Vor 100 Jahren, am 13. Januar 1920, demonstrierten etwa 100.000 Berliner Arbeiter*innen und Angestellte direkt vor dem Reichstag gegen das Betriebsrätegesetz, das am gleichen Tag dort beraten wurde. Dieses Gesetz schrieb nur einige wenige innerbetriebliche Mitspracherechte für die Betriebsräte fest und zog den Zorn vieler auf sich. Der Protest dagegen und gegen die SPD-geführte Reichsregierung endete auf tragische Weise: 42 Tote und über 100 Verletzte fielen den Schüssen der Sicherheitspolizei zum Opfer.

Der Aufsatz des Historikers Axel Weipert lässt mich fassungslos zurück. Ich stelle mir vor, im Plenum des Bundestags zu sitzen, während draußen die Polizei mit Maschinengewehr auf flüchtende Demonstrierende schießt. In den Jahren 1919/1920 wurden (so der Historiker Karl Heinz Roth unlängst in einem Interview mit ZEITGeschichte in Deutschland) etwa 5.000 Menschen ermordet.

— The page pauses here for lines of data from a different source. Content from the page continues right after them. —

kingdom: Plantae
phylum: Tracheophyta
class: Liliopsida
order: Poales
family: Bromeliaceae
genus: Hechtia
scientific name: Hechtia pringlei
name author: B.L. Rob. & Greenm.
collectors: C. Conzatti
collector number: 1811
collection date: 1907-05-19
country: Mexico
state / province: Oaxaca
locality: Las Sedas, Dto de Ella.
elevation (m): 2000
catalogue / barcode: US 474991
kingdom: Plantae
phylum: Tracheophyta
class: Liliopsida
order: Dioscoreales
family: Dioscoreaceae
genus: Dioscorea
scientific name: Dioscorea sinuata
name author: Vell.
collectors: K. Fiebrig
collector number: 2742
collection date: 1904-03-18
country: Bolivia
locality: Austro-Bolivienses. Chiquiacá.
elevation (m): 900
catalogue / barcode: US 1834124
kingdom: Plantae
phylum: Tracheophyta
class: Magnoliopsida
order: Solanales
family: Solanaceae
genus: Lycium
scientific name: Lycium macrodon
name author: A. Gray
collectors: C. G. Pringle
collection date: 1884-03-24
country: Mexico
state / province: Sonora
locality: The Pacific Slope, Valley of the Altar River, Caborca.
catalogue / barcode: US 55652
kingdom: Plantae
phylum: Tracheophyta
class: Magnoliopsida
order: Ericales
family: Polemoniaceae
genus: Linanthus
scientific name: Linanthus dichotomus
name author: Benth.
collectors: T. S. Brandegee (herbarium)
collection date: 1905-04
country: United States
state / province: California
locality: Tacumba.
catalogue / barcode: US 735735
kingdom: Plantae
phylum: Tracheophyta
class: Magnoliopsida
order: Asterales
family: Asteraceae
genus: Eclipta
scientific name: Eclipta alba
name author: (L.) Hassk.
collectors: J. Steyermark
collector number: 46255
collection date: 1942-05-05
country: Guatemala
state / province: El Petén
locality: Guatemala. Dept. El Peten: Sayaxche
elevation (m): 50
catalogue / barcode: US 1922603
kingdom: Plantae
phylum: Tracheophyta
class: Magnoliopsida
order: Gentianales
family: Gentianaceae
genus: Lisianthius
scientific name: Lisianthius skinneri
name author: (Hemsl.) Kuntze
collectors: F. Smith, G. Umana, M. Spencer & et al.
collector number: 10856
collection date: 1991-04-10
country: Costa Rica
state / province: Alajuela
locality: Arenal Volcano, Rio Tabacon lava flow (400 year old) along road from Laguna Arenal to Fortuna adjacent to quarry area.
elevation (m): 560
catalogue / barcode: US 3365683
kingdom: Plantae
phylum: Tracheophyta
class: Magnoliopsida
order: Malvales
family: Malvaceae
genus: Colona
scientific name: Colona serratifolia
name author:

Ich frage mich: Kann man in diesem Kontext eigentlich von einer Sozialdemokratischen Gewaltherrschaft“ sprechen?
Ende letzten Jahres brachte die SPD, gemeinsam mit der CDU, einen Antrag für ein Denkmal für die Opfer der „Kommunistischen Gewaltherrschaft“ in Deutschland ein. In meiner Rede zu dem Antrag machte ich deutlich, wie wichtig ich ein Gedenken finde, dass Geschichte als Ganzes annimmt. Doch staatliches Gedenken ist immer auch Machtpolitik. An welche Opfer erinnert wird, ist eine Frage der politischen Mehrheitsverhältnisse.
In diesem Zuge verwundert es nicht, dass die Opfer aus den Jahren 1919/1920 unbeachtet bleiben. Und die SPD diesen 100. Jahrestag lieber unter den Tisch fallen lässt. #Doppelmoral

Fakt ist: Dass viele Menschen, die diesen Tag erlebt und überlebt haben, dreizehn Jahre später die Demokratie nicht verteidigt haben, wundert nicht.